Exercise 1: Condense the seismology passage's paragraph beginning "The exponentially increasing number" into a shorter paragraph that keeps its main facts.

Supplied passage:
Heterogeneous faults often exhibit an intermingling of fast (seismic) and slow (aseismic) slip, that strongly influences seismic behavior and may promote the nucleation of potentially catastrophic events. Understanding how seismic and aseismic processes communicate as well as the spatio-temporal evolution of complete earthquake sequences during the earthquake cycle is then crucial for improving hazard assessment [Lay2012, Chaves2020].
The exponentially increasing number and quality of the seismological instrumentation and data worldwide, is continuously improving our understanding of fault physics, allowing seismologists to better characterize the rupture initiation and dynamics of large events and its associated foreshock and aftershock sequences. The expansion of modern seismic networks is also contributing to reduce the magnitude of completeness for modern earthquake catalogs, increasing the number of small magnitude earthquakes [Yoon, ZhuBeroza2018, Ross] that pinpoint the regions of both, weak and strong seismic coupling along the plate interface.
However, the inherent cost of maintaining dense seismic networks is based on the loss, mainly due to human bias, of a significant number of small magnitude earthquakes in the catalog, crucial to fully understand fault behavior during the earthquake cycle [Brodsky]. These events radiate energy with low amplitudes and frequencies that are generally obscured by ambient noise, anthropogenic or/and atmospheric sources, e.g. [Seydoux2020, Lecocq]. Therefore, traditional seismological methods for earthquake detection and location, like STA/LTA [Allen1978] are limiting geophysical observations and may be subject to increasing bias and errors as network instrumentation expands, especially in seismological observatories where multiple analysts are responsible for phase picking (the measurement of arrival times of distinct seismic phases, like P and S phases) and earthquake location.

Records to process:
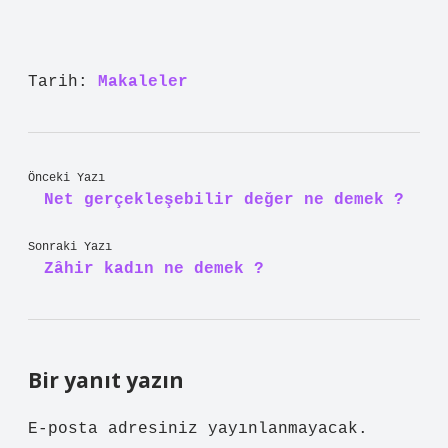
Tarih:
Makaleler
Önceki Yazı
Net gerçekleşebilir değer ne demek ?
Sonraki Yazı
Zâhir kadın ne demek ?
Bir yanıt yazın
E-posta adresiniz yayınlanmayacak.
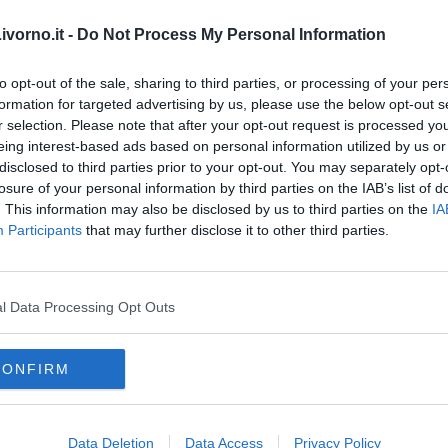
’attività didattica all’Università di Pisa
nelle scuole di
vorno.it -
Do Not Process My Personal Information
ive, oltre a numerose pubblicazioni scientifiche. "Il dipartimento
acchina complessa che può contare su operatori altamente
 l’approccio multidisciplinare e l’adozione condivisa delle buone
to opt-out of the sale, sharing to third parties, or processing of your per
formation for targeted advertising by us, please use the below opt-out s
r selection. Please note that after your opt-out request is processed y
eing interest-based ads based on personal information utilized by us or
disclosed to third parties prior to your opt-out. You may separately opt-
losure of your personal information by third parties on the IAB’s list of
. This information may also be disclosed by us to third parties on the
IA
Participants
that may further disclose it to other third parties.
oscana iscriviti alla
Newsletter QUInews - ToscanaMedia.
amente nella tua casella di posta.
l Data Processing Opt Outs
nti sanitari"
CONFIRM
tà
na alla Simmed
Data Deletion
Data Access
Privacy Policy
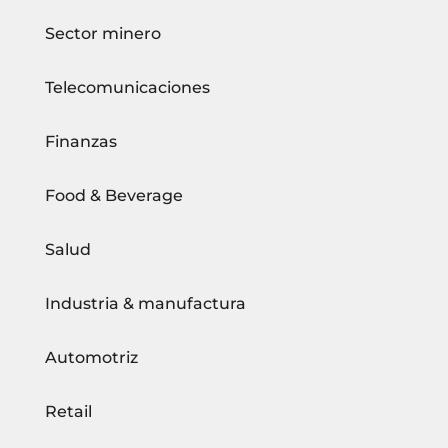
Sector minero
Telecomunicaciones
Finanzas
Food & Beverage
Salud
Industria & manufactura
Automotriz
Retail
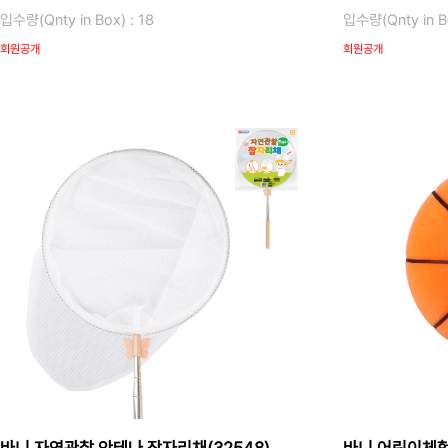
입수량(Qnty in Box) : 18
입수량(Qnty in Bo
회원공개
회원공개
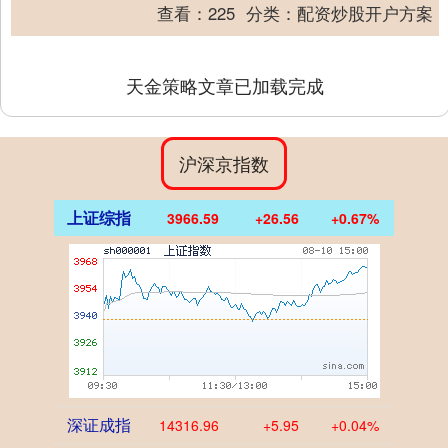
发布关于对子公司提供担保暨2....
查看：
225
分类：
配资炒股开户方案
天金策略文章已加载完成
沪深京指数
上证综指
3966.59
+26.56
+0.67%
深证成指
14316.96
+5.95
+0.04%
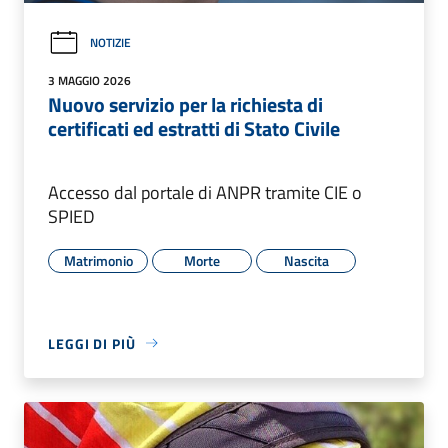
NOTIZIE
3 MAGGIO 2026
Nuovo servizio per la richiesta di
certificati ed estratti di Stato Civile
Accesso dal portale di ANPR tramite CIE o
SPIED
Matrimonio
Morte
Nascita
LEGGI DI PIÙ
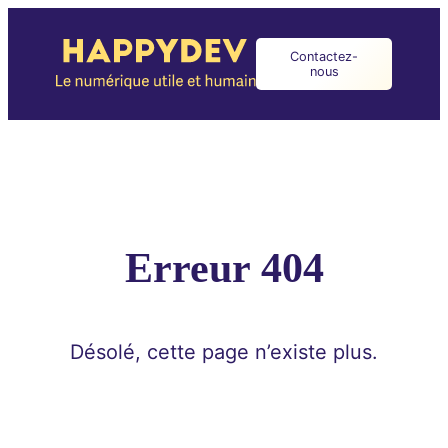
Aller
au
contenu
Contactez-
nous
Erreur 404
Désolé, cette page n’existe plus.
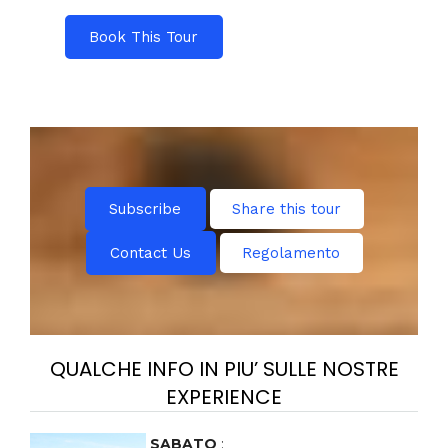
Book This Tour
Subscribe
Share this tour
Contact Us
Regolamento
QUALCHE INFO IN PIU’ SULLE NOSTRE
EXPERIENCE
SABATO
:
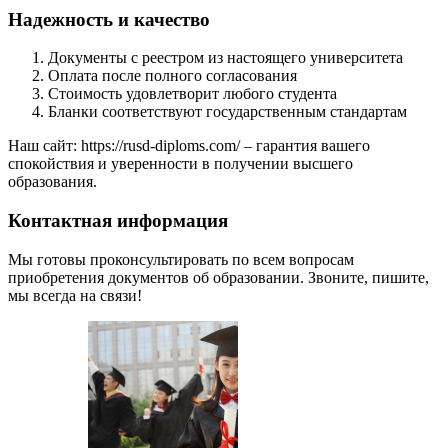
Надежность и качество
Документы с реестром из настоящего университета
Оплата после полного согласования
Стоимость удовлетворит любого студента
Бланки соответствуют государственным стандартам
Наш сайт: https://rusd-diploms.com/ – гарантия вашего
спокойствия и уверенности в получении высшего
образования.
Контактная информация
Мы готовы проконсультировать по всем вопросам
приобретения документов об образовании. Звоните, пишите,
мы всегда на связи!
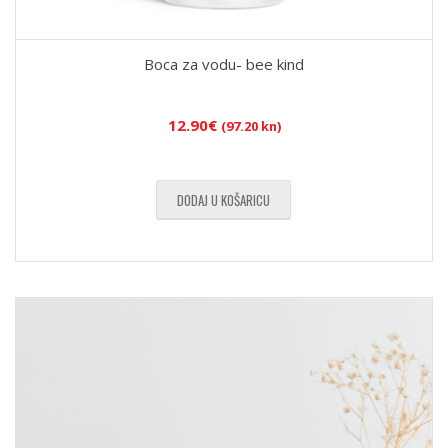
Boca za vodu- bee kind
12.90
€
(97.20 kn)
DODAJ U KOŠARICU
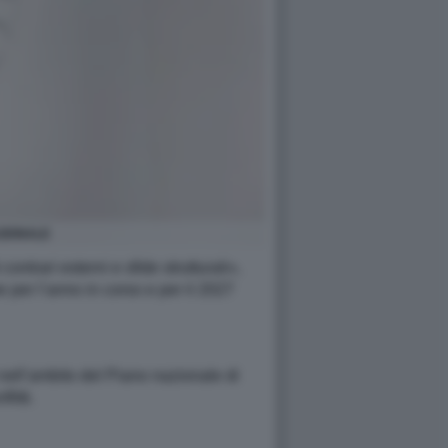
ZIONALE
ntrari esterni e sfide strutturali»,
e per l’anno in corso e per il 2027
 nell’ambito del Piano nazionale di
litti.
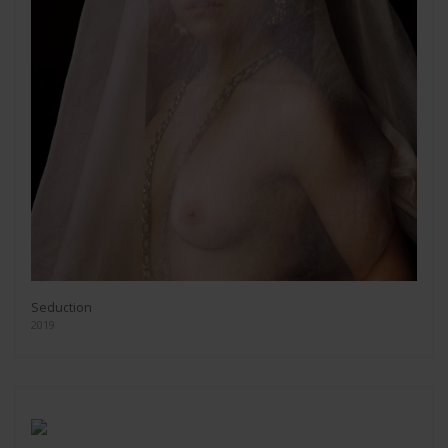
Seduction
2019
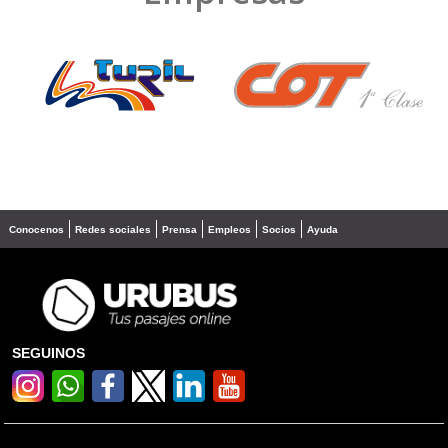
❮
❯
Conocenos
Redes sociales
Prensa
Empleos
Socios
Ayuda
SEGUINOS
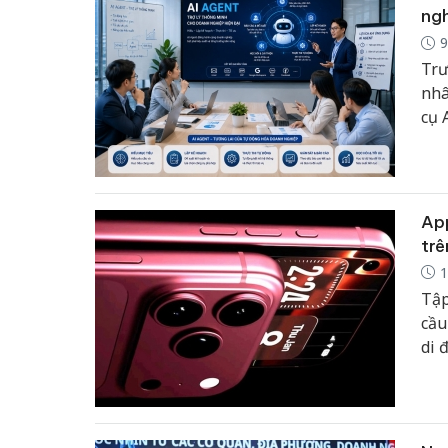
ngh
9
Trư
nhâ
cụ 
hoặ
hợp
sự 
App
trê
1
Tập
cầu
di 
Pro
tíc
bộ 
này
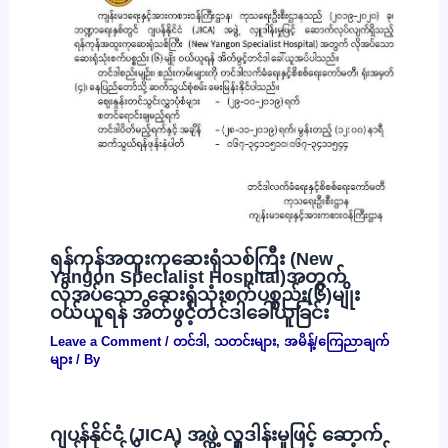
ရန်ကုန်အထူးကုဆေးရုံသစ်ကြီး (New
Yangon Specialist Hospital)အတွက်
လိုအပ်သော ဆေးရုံသုံးစက်ပစ္စည်း(၆)မျိုး
ဝယ်ယူရန် အိတ်ဖွင့်တင်ဒါခေါ်ယူခြင်း
Leave a Comment
/
တင်ဒါ
,
သတင်းများ
,
အမိန့်/ကြေညာချက်
များ
/ By
ဂျပန်နိုင်ငံ (JICA) အဖွဲ့ လှူဒါန်းမှုဖြင့် ဆောက်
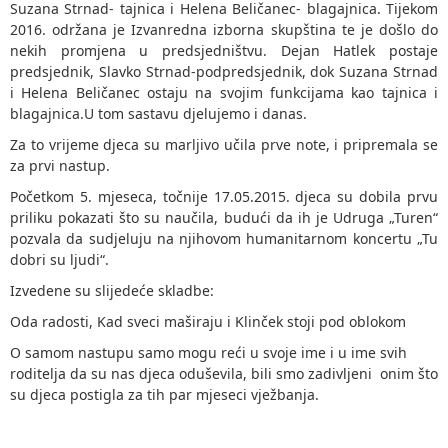
Suzana Strnad- tajnica i Helena Beličanec- blagajnica. Tijekom
2016. održana je Izvanredna izborna skupština te je došlo do
nekih promjena u predsjedništvu. Dejan Hatlek postaje
predsjednik, Slavko Strnad-podpredsjednik, dok Suzana Strnad
i Helena Beličanec ostaju na svojim funkcijama kao tajnica i
blagajnica.U tom sastavu djelujemo i danas.
Za to vrijeme djeca su marljivo učila prve note, i pripremala se
za prvi nastup.
Početkom 5. mjeseca, točnije 17.05.2015. djeca su dobila prvu
priliku pokazati što su naučila, budući da ih je Udruga „Turen“
pozvala da sudjeluju na njihovom humanitarnom koncertu „Tu
dobri su ljudi“.
Izvedene su slijedeće skladbe:
Oda radosti, Kad sveci maširaju i Klinček stoji pod oblokom
O samom nastupu samo mogu reći u svoje ime i u ime svih
roditelja da su nas djeca oduševila, bili smo zadivljeni onim što
su djeca postigla za tih par mjeseci vježbanja.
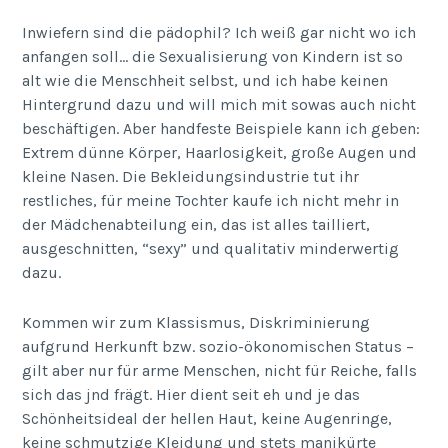
Inwiefern sind die pädophil? Ich weiß gar nicht wo ich
anfangen soll… die Sexualisierung von Kindern ist so
alt wie die Menschheit selbst, und ich habe keinen
Hintergrund dazu und will mich mit sowas auch nicht
beschäftigen. Aber handfeste Beispiele kann ich geben:
Extrem dünne Körper, Haarlosigkeit, große Augen und
kleine Nasen. Die Bekleidungsindustrie tut ihr
restliches, für meine Tochter kaufe ich nicht mehr in
der Mädchenabteilung ein, das ist alles tailliert,
ausgeschnitten, “sexy” und qualitativ minderwertig
dazu.
Kommen wir zum Klassismus, Diskriminierung
aufgrund Herkunft bzw. sozio-ökonomischen Status –
gilt aber nur für arme Menschen, nicht für Reiche, falls
sich das jnd frägt. Hier dient seit eh und je das
Schönheitsideal der hellen Haut, keine Augenringe,
keine schmutzige Kleidung und stets manikürte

Exercise 2: In the records, edit the lines from the line with "all’Università di Pisa" to the line with "losure of your" by replacing "third parties" with "outside companies" and changing nothing else. Return only those lines.

Task response 1: The growing number and quality of seismological instruments and data worldwide keep improving the understanding of fault physics. They help seismologists characterize how large events begin and unfold, along with their foreshock and aftershock sequences. Expanding modern seismic networks also lower the magnitude of completeness of earthquake catalogs. This adds more small earthquakes, which pinpoint regions of weak and strong seismic coupling along the plate interface.

Task response 2:
’attività didattica all’Università di Pisa
nelle scuole di
vorno.it -
Do Not Process My Personal Information
ive, oltre a numerose pubblicazioni scientifiche. "Il dipartimento
acchina complessa che può contare su operatori altamente
 l’approccio multidisciplinare e l’adozione condivisa delle buone
to opt-out of the sale, sharing to outside companies, or processing of your per
formation for targeted advertising by us, please use the below opt-out s
r selection. Please note that after your opt-out request is processed y
eing interest-based ads based on personal information utilized by us or
disclosed to outside companies prior to your opt-out. You may separately opt-
losure of your personal information by outside companies on the IAB’s list of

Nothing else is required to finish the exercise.